Faster Texture Access Effeciently correct tranposed results

I noticed a little problem when accessing textures for filtering and writing the filter result to device memory.

Consider the following simplified CUDA program:

texture<float, 2> tex;

__global__ void fooFilter(float* odata, int width) {

	int x = blockIdx.x * blockDim.x + threadIdx.x;

	int y = blockIdx.y * blockDim.y + threadIdx.y;

	float result = tex2D(tex, x, y); // do some filtering

	odata[y * width + x] = result;


int main() {


	dim3 threads(16, 16);

	dim3 blocks(WIDTH / threads.x, HEIGHT / threads.y);

	fooFilter<<<blocks, threads>>>(d_result, WIDTH);



Since the origin of texture coordinate system is in the lower left corner and not in the top left corner, the kernel will transpose the texture when writing it back to odata. So to get a correct result matrix one must access the result array rather like [font=“Courier New”]odata[x * width + y] = result;[/font].

However accessing the device memory this way costs performance and almost doubles the runtime of the kernel.

Is there a way to solve this problem with less costs in performance? I already tried to make tex a 1D texture and to use shared memory when writing back. Both showed no difference in runtime.

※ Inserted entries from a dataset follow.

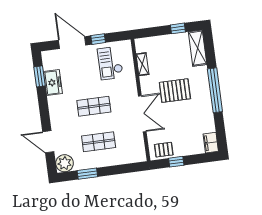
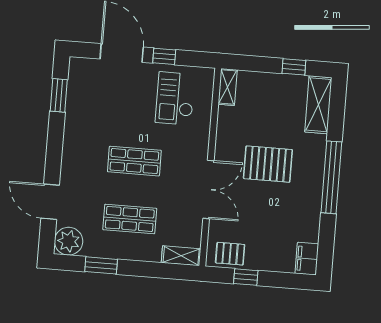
shelving: (142, 64) -> (228, 87), moved
freezer: (53, 83) -> (78, 110), removed
shelving: (134, 157) -> (181, 256), added

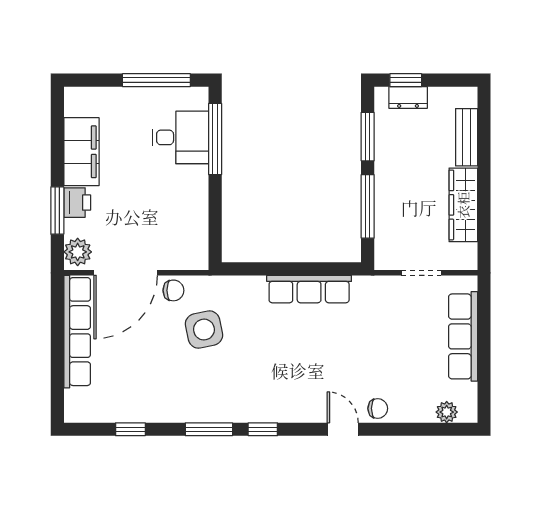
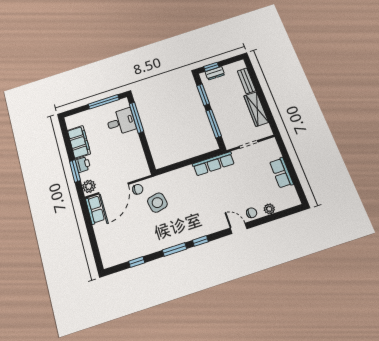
row of seats: (309, 289) -> (214, 164), moved
row of seats: (77, 332) -> (95, 210), width x0.50
row of seats: (463, 336) -> (281, 173), width x0.68
plant: (447, 412) -> (269, 209), moved

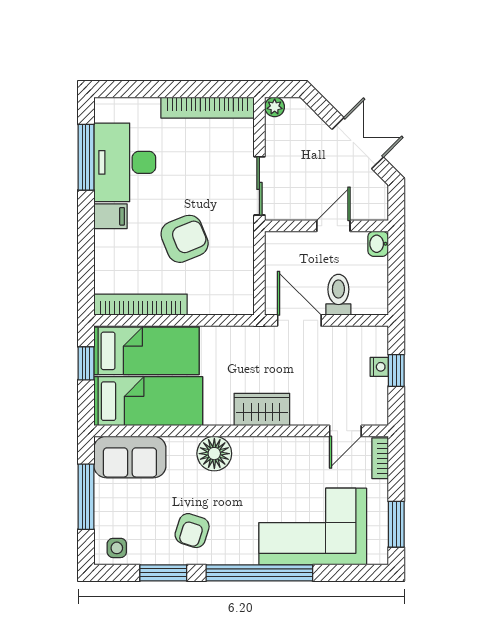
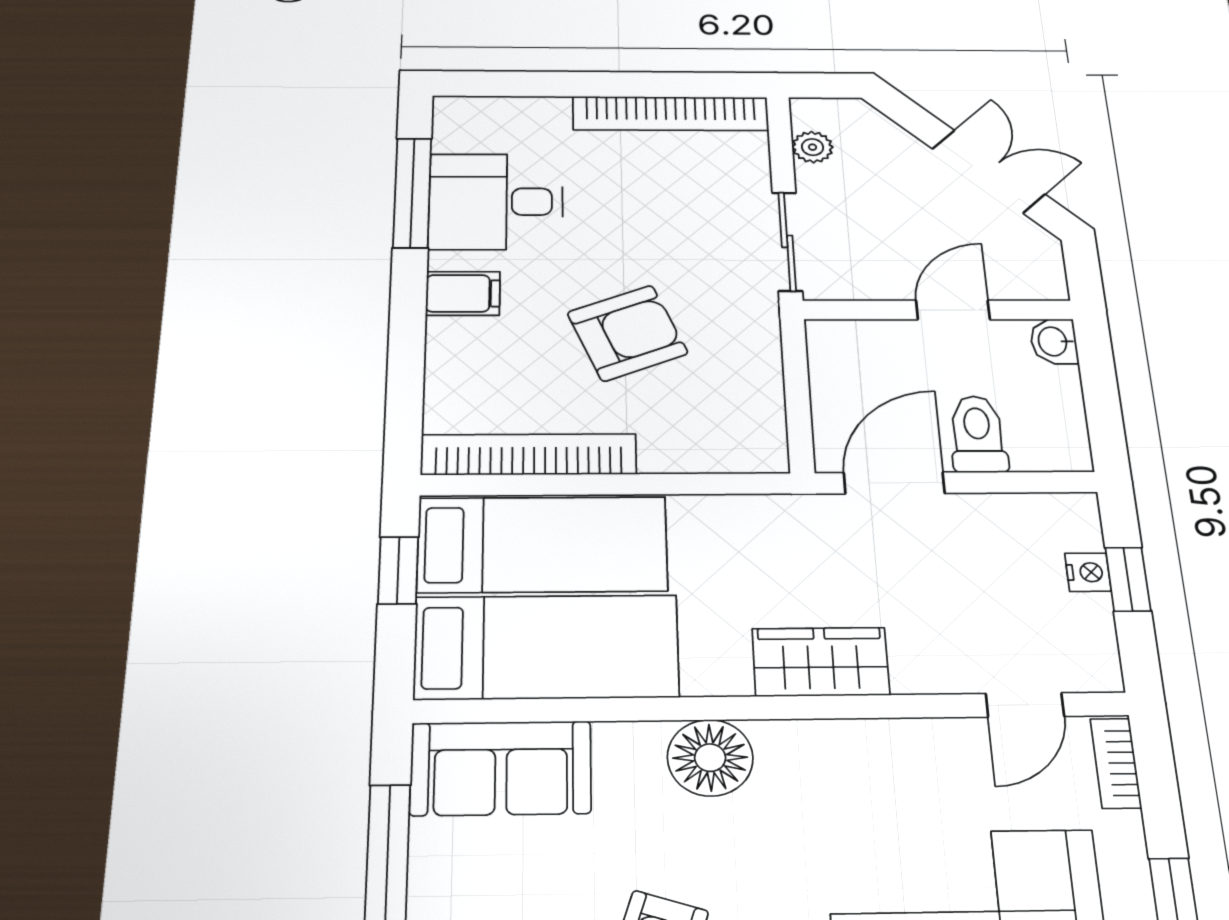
plant: (275, 107) -> (813, 147), moved
desk: (125, 162) -> (496, 202), width x0.73
door: (299, 320) -> (894, 483), hinge flipped

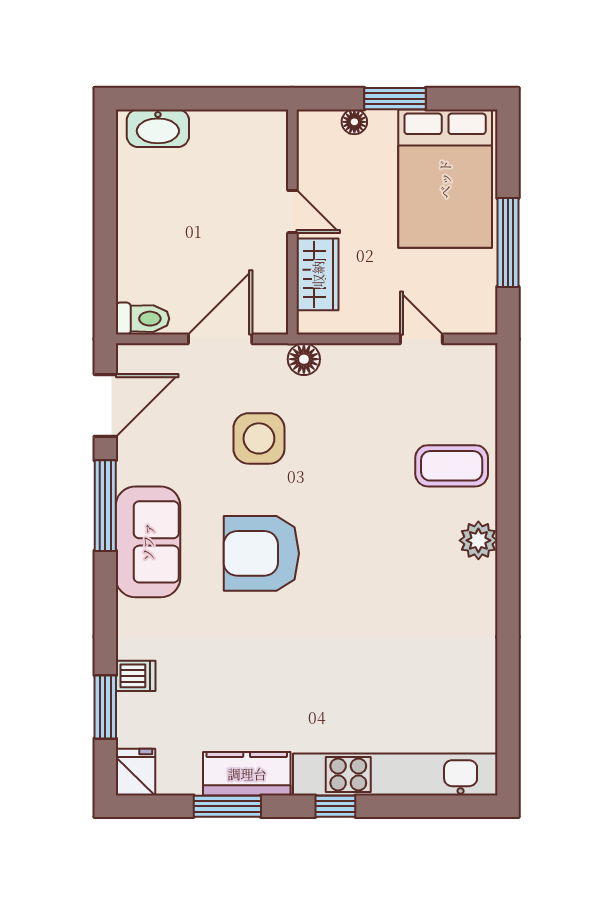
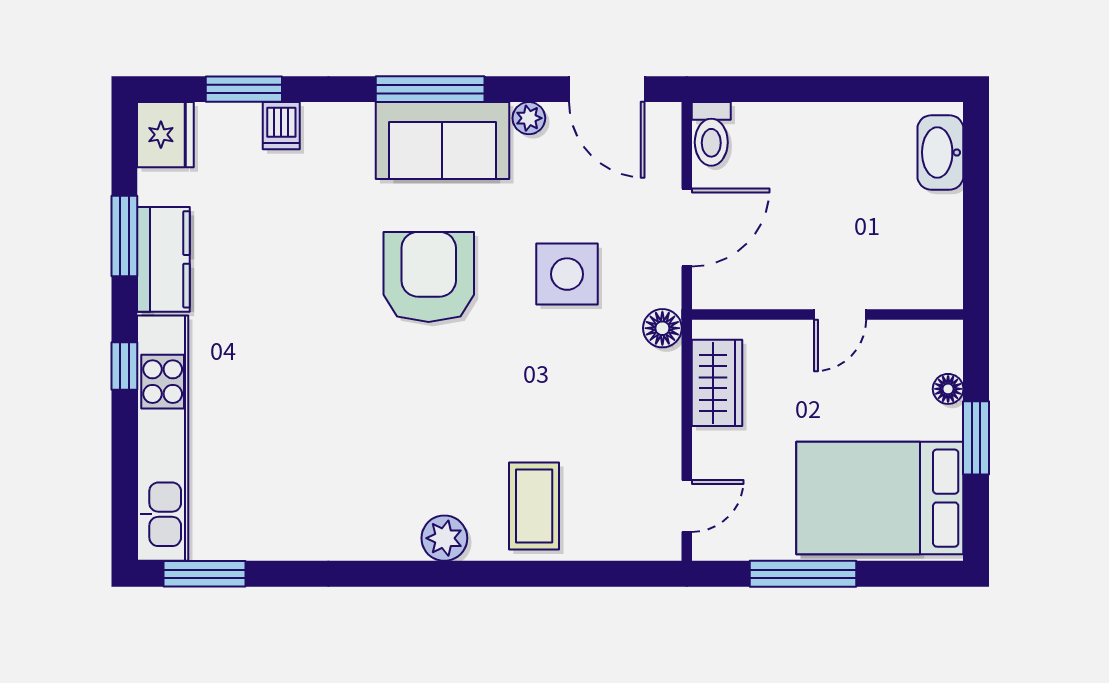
wardrobe: (318, 274) -> (717, 383), moved, turned -90
door: (220, 339) -> (687, 227), hinge flipped
door: (421, 339) -> (687, 506), moved
plant: (129, 470) -> (529, 118), added
window: (105, 506) -> (430, 89), moved
window: (508, 740) -> (204, 574), added
fridge: (136, 772) -> (165, 135), width x1.38

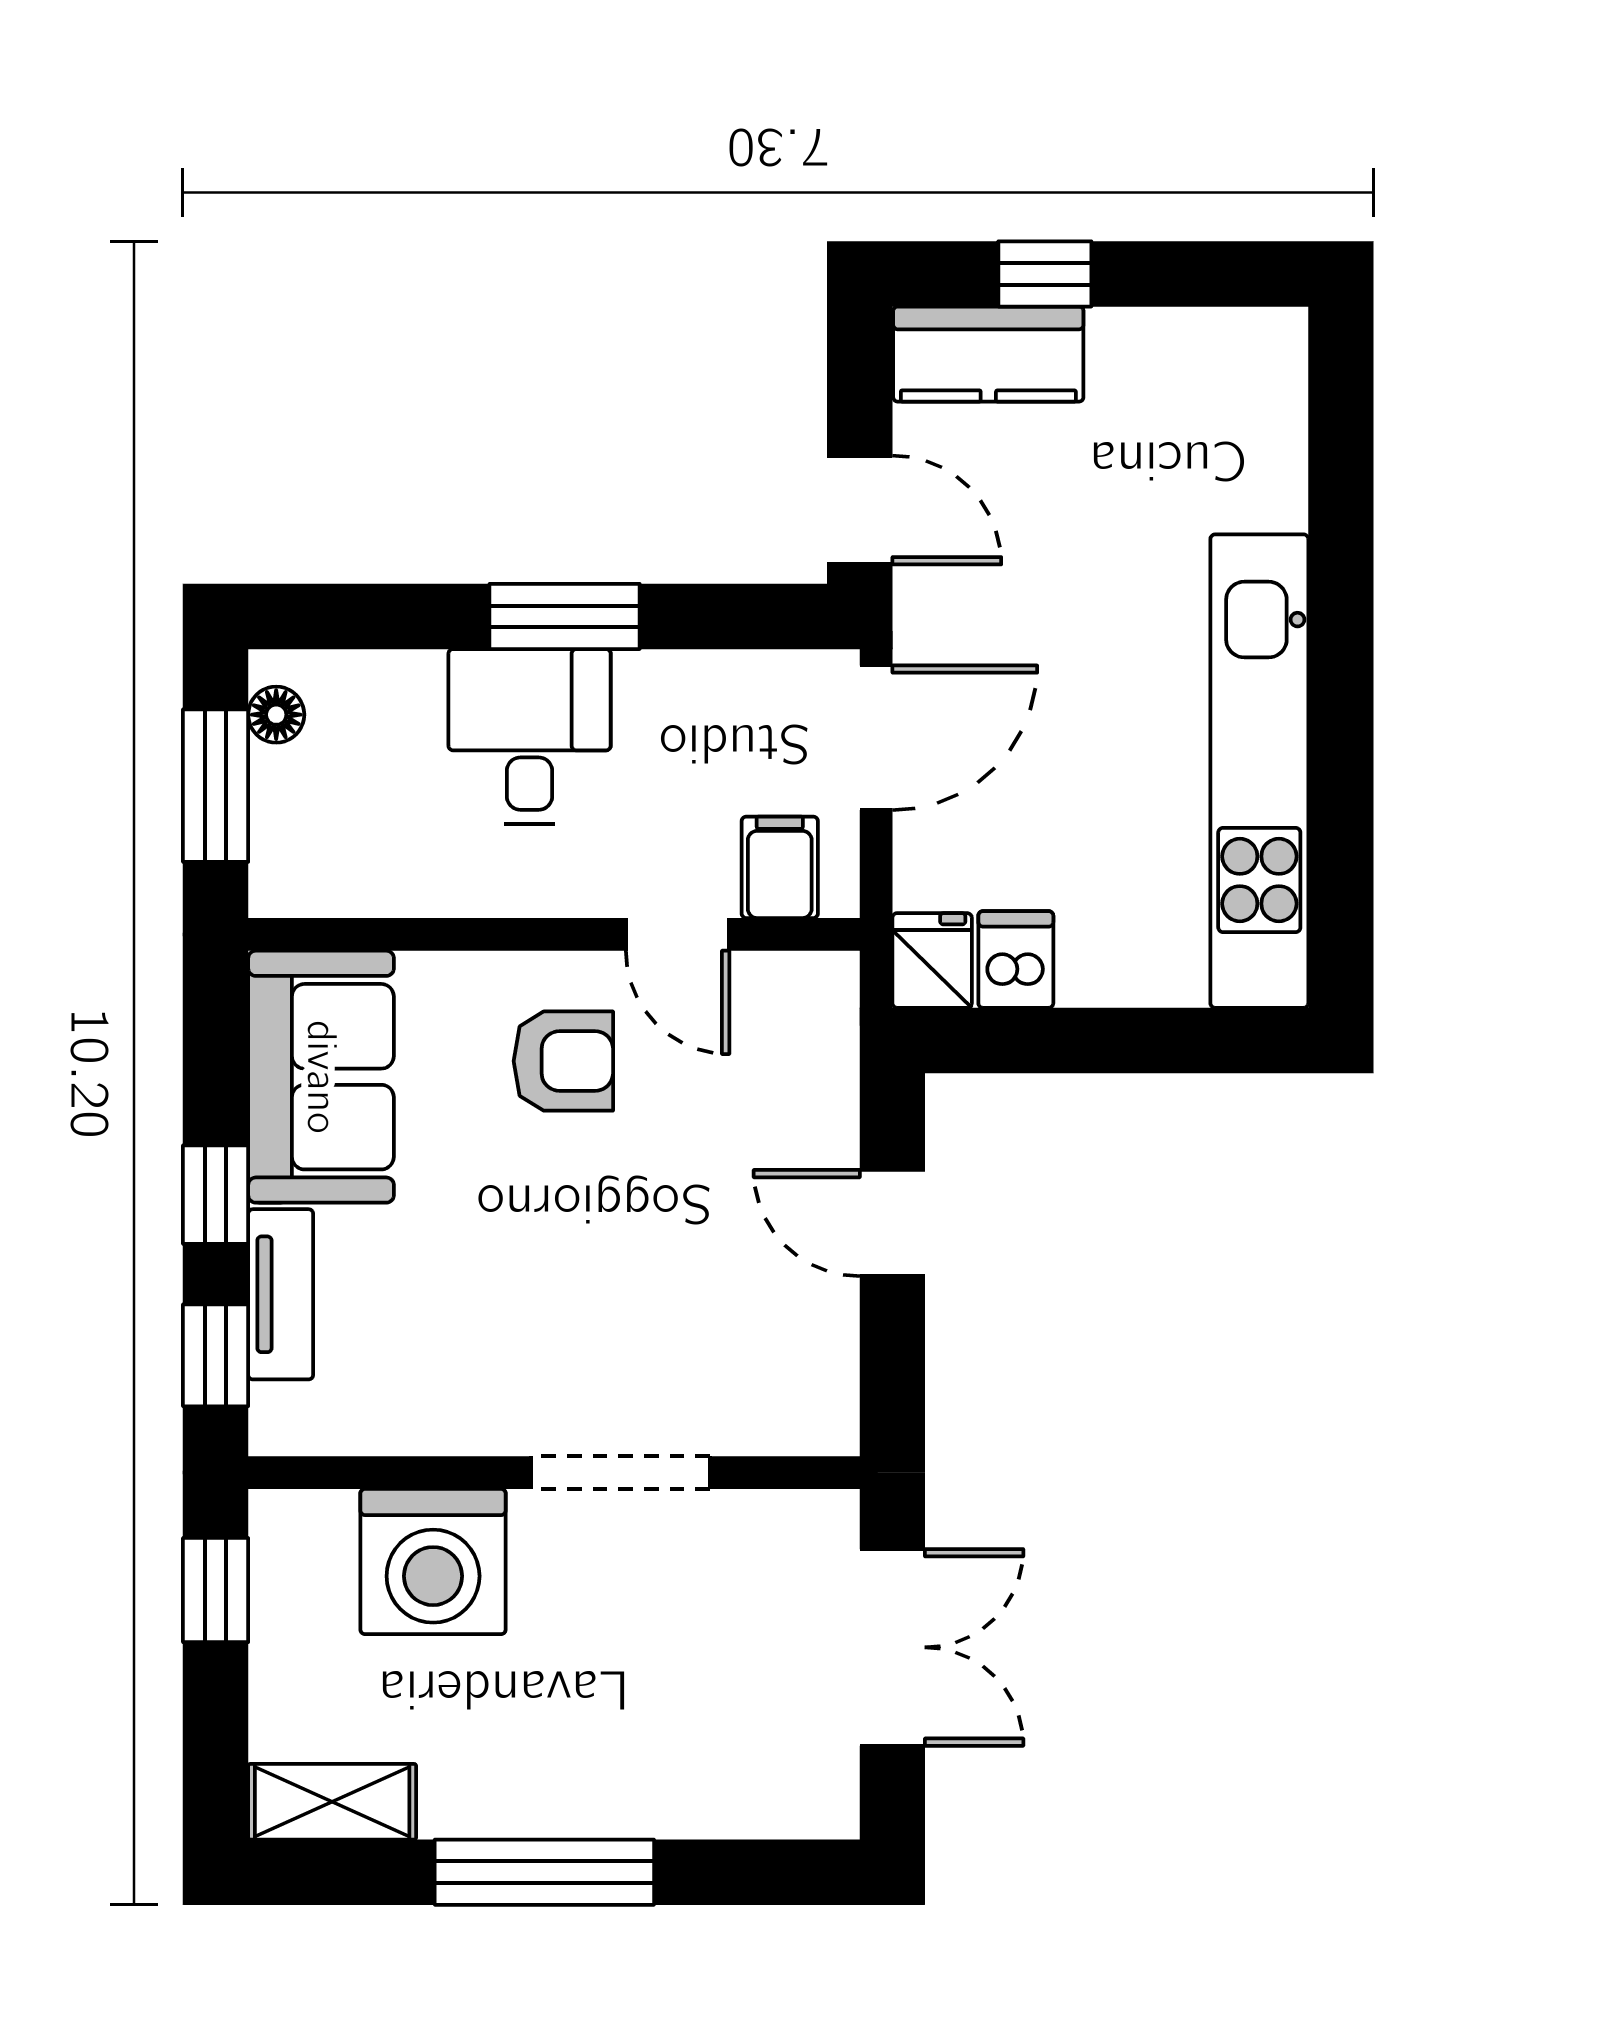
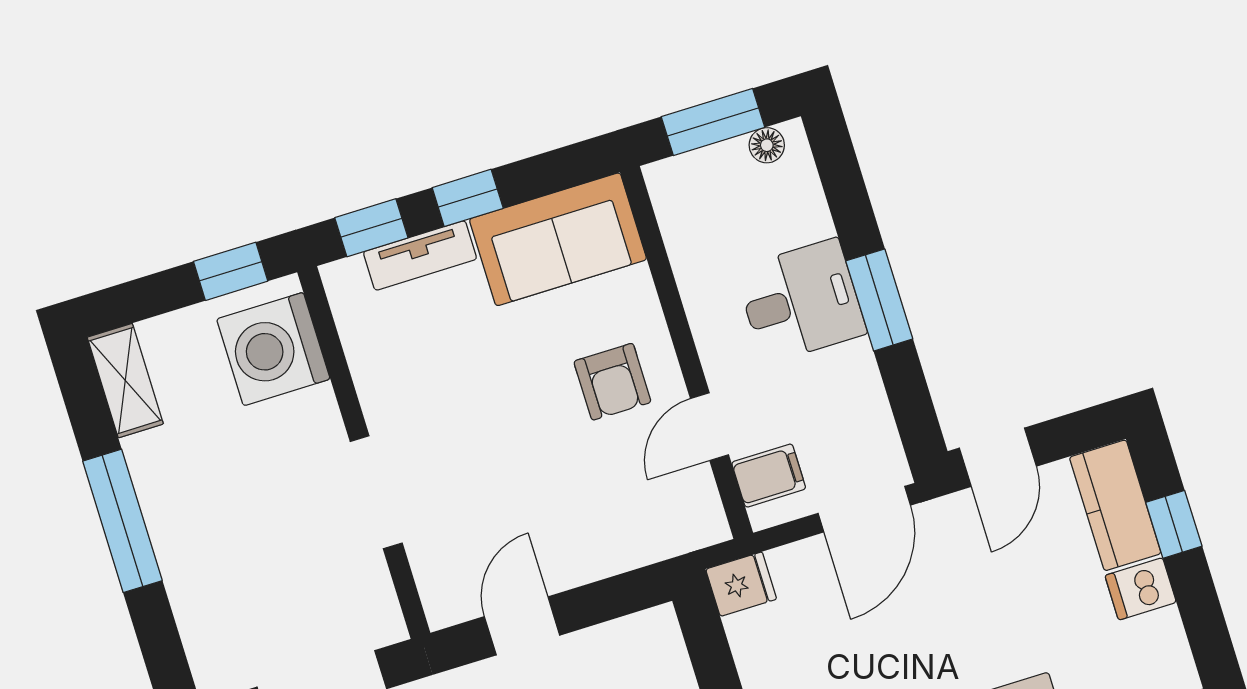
door: (876, 738) -> (864, 509), hinge flipped
dishwasher: (1016, 959) -> (1141, 589), moved, turned 180
door: (892, 1223) -> (522, 626), moved
washing machine: (433, 1562) -> (273, 349), moved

I think that this is easier that it looks :rolleyes:

Instead of flipping the buffer, you can flip the texture access, that is really simple in the case of normalized textures

float result = tex2D(tex, x, 1-y); // do some filtering

	odata[y * width + x] = result;

I think that this should work…

Oh well… of course I tried something like that already, but I was doing it wrong, because in my real project it is all a little bit more complicated. But now I found that mistake and everything works fine. Thanks!